Выпрыгнув из машины, ребята, проголодавшиеся после бурной мускулотрепки, решили сбегать в столовую. Кухонный наряд был от второго дивизиона, и поэтому ребята особенно не переживали. Дежурный по кухне сержант Галагоза встретил их во всеоружии: на столе дымился полный бачок гречневой каши, стояли два чайника и две миски рыбных консервов. Через полчаса от этой роскоши осталась одна грязная посуда. Квохча, как куры после дождя, ребята побрели в казарму.

Первым делом все набросились на почту. Счастливчиками оказались трое: Махарадзе, Телятин и Фомин. Потом, когда неудачники грустно разбрелись по койкам, дневальный третьей батареи подозвал к себе Баранцева, долго ковырялся в нагрудном кармане и, чего-то смущаясь, протянул ему серую бумажку — это была телеграмма. Родион заметил, как, еще не читая, Баранцев растерянно побледнел, и видно было, что он боится читать эту серую бумажку. А когда Баранцев пробежался глазами по криво наклеенному тексту и машинально скомкал бумажку, то какое-то усталое и тоскливое облегчение проступило на его лице. Он медленно подошел к кровати, сел на нее, вздрогнув от ехидного визга пружины, и закрыл лицо руками.

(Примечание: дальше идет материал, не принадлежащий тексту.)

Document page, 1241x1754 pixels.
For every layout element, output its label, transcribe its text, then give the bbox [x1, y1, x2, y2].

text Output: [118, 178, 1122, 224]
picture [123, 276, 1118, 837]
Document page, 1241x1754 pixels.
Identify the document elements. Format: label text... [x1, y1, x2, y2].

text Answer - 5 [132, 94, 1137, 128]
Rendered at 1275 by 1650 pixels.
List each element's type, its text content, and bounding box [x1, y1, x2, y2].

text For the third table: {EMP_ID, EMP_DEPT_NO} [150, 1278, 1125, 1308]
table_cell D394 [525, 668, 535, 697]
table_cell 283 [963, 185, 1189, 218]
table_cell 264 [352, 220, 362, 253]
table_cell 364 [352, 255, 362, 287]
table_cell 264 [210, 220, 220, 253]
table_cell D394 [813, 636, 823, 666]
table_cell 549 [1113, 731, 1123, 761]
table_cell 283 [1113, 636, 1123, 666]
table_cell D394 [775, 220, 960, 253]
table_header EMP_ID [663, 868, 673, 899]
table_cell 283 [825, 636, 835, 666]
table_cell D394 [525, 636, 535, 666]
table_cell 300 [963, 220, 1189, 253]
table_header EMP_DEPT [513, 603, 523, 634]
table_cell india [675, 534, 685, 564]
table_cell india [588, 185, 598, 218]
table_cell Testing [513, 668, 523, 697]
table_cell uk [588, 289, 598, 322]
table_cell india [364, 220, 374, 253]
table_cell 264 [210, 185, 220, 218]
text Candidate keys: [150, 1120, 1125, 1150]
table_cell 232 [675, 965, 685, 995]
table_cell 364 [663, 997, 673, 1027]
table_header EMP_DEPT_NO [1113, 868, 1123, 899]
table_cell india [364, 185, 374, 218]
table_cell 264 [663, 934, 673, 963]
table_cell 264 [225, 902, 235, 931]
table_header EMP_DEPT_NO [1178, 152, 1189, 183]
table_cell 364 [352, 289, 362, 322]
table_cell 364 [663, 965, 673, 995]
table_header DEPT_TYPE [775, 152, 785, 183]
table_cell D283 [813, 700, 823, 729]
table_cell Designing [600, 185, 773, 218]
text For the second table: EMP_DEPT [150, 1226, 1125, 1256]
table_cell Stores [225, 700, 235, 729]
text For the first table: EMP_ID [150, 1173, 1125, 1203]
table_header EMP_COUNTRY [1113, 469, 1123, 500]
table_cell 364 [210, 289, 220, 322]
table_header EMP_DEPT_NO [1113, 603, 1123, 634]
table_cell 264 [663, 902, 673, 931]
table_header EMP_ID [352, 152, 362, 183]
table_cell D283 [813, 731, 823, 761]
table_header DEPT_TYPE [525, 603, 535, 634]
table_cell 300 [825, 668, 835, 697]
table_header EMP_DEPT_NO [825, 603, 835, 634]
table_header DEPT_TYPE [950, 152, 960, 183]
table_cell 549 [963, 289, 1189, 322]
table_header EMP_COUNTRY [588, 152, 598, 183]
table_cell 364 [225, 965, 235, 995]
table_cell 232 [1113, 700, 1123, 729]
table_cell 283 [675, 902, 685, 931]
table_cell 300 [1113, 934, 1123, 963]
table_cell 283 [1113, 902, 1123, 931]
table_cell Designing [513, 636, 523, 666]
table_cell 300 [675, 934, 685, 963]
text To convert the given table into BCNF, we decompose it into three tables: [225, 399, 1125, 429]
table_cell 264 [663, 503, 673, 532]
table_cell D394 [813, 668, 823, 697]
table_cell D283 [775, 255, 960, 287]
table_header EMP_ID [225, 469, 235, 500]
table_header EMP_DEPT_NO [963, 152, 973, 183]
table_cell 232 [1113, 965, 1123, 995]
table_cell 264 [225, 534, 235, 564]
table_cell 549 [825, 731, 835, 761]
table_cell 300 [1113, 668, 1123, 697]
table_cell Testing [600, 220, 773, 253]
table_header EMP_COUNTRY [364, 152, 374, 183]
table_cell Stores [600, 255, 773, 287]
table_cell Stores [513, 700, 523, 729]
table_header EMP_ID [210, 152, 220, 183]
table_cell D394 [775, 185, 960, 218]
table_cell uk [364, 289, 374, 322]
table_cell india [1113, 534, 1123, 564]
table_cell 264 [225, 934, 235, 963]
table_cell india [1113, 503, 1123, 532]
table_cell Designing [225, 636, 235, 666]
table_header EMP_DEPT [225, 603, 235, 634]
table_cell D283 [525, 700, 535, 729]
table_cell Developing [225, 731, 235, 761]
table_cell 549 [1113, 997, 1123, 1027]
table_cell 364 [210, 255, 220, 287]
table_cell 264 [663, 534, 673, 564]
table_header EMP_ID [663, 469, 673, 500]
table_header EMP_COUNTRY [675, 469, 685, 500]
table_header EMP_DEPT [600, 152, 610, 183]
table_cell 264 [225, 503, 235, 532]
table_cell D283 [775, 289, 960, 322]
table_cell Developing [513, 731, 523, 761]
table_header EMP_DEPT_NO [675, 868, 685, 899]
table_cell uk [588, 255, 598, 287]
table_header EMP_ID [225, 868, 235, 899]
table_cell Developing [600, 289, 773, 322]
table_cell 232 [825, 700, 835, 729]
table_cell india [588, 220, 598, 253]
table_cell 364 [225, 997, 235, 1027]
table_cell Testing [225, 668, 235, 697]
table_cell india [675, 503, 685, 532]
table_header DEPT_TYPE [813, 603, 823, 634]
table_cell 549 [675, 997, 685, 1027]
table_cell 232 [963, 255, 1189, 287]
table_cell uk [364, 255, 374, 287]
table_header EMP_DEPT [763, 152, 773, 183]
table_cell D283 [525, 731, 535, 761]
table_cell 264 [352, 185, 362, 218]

Что связывает Диму с тем угрюмым мужиковатым человеком? Почему даже он пытается отомстить ему? Странно получается: жил с ним бок о бок восемь лет и никогда не брал его во внимание, считал его присутствие случайным, а внутреннюю жизнь его ничтожной, бесполезной — но вот он исчез, вычеркнут из списка жильцов в замусоленной домовой книге и сразу вырос в загадочную фигуру. Баранцев вспомнил тот страшный вечер, и ему стало противно за себя и за всех людей, которые и его тоже не смогут спасти от смерти. И вдруг он со стыдом поймал себя на том, что телеграмма ужаснула его не тем, что умер отчим, Федор Иванович, а тем, что она намекнула ему о возможности его собственной смерти, ее Дима почему-то всегда соотносил с кем угодно, но только не с собой. Тихая запоздалая жалость к этому суровому человеку, которому он отказывал при жизни в достоинствах и добродетели, проклюнулась, как робкий птенец из яйца, в душе ефрейтора Баранцева. Все эти дни в нем жил один мучительный вопрос: умрет или не умрет? Последние слова отчима о том, что они уже больше не встретятся на этом свете, всплывали в нем каждый раз, стоило ему только отвлечься на минутку от армейских забот. Они преследовали его повсюду и каждой мелочи придавали какой-то второй смысл, усиливающий значение первого. И заново перебирая в памяти ту жизнь Федора Лебедева, которая протекала на его глазах, Дима с неловким удивлением отмечал, что она была не такой уж ничтожной, какой казалась раньше, и что, в сущности, Федор Иванович был неплохой мужик, и сейчас бы он обязательно сказал ему об этом. Ведь отчим, наверно, больше Диминого отца любил мать. Дима часто замечал, что иногда отчим исподтишка с тоскливой любовью наблюдал за ней, хлопотавшей над кастрюлями и бельевым тазом. Неужели он и тогда знал, что умрет скоро? Дима представил себя на его месте и поежился от страха. Какая воля была у него, находившего силы улыбаться жизни и делать последнее добро!

Баранцев тяжело поднял голову и увидел молчаливо обступивших его ребят. Они все поняли. Смерть чужого человека никогда не бывает чужой, она объединяет сильнее радости. Они все простили ефрейтору Баранцеву, потому что в глазах его томилось искреннее страдание — это и были муки совести. Дима в задумчивой застылости посмотрел на ребят, на их участливые лица и понял, что ему будет больно покидать их…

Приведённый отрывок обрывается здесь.